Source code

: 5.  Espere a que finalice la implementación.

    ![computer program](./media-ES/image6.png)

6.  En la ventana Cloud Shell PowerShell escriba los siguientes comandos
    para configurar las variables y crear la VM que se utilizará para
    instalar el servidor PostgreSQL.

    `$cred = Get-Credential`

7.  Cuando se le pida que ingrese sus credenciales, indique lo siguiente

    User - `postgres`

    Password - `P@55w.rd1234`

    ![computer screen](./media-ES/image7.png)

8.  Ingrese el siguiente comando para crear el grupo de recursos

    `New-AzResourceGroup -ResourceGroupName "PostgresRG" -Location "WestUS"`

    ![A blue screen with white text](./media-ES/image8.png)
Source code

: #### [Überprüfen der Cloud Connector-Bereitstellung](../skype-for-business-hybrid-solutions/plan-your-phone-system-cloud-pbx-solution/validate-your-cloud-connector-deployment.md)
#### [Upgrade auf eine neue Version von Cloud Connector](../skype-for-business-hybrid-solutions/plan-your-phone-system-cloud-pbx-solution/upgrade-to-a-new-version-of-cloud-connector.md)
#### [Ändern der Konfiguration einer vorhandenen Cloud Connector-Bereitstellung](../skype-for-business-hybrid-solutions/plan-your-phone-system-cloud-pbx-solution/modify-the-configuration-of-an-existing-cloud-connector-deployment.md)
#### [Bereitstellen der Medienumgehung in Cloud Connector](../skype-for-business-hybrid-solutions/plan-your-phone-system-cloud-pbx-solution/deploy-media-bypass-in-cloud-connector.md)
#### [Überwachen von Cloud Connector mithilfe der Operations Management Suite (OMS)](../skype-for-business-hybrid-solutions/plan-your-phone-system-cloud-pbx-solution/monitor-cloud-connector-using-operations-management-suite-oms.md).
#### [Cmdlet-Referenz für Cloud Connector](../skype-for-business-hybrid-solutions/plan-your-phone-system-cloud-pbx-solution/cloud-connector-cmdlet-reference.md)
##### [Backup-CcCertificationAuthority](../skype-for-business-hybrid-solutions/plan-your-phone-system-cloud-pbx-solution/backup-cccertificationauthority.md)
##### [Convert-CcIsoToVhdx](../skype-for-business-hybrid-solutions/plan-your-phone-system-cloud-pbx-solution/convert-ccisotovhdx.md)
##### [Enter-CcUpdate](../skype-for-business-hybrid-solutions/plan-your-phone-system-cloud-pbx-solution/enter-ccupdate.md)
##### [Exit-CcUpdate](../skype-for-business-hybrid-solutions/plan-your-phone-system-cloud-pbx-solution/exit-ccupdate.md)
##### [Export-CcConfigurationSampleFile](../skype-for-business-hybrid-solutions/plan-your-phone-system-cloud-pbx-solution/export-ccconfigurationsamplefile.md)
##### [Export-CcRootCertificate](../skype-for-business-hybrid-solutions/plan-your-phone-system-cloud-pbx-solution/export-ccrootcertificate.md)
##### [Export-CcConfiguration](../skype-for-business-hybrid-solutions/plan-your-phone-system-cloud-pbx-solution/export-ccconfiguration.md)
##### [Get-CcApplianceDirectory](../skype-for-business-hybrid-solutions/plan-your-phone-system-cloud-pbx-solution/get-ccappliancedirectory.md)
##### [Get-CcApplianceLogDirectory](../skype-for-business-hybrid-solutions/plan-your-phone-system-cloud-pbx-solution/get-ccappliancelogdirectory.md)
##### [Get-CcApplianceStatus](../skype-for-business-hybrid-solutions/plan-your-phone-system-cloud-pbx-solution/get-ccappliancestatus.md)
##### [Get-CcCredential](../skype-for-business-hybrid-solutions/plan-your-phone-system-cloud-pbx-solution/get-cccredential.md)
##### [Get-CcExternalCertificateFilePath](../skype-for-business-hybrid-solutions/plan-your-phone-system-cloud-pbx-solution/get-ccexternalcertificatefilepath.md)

# # #

» **INSTRUCTIONS TO FOLLOW**
Show every line of the rows above that contains the string "CcUpdate", treating uppercase and lowercase letters as different.

» **YOUR SOLUTION**
##### [Enter-CcUpdate](../skype-for-business-hybrid-solutions/plan-your-phone-system-cloud-pbx-solution/enter-ccupdate.md)
##### [Exit-CcUpdate](../skype-for-business-hybrid-solutions/plan-your-phone-system-cloud-pbx-solution/exit-ccupdate.md)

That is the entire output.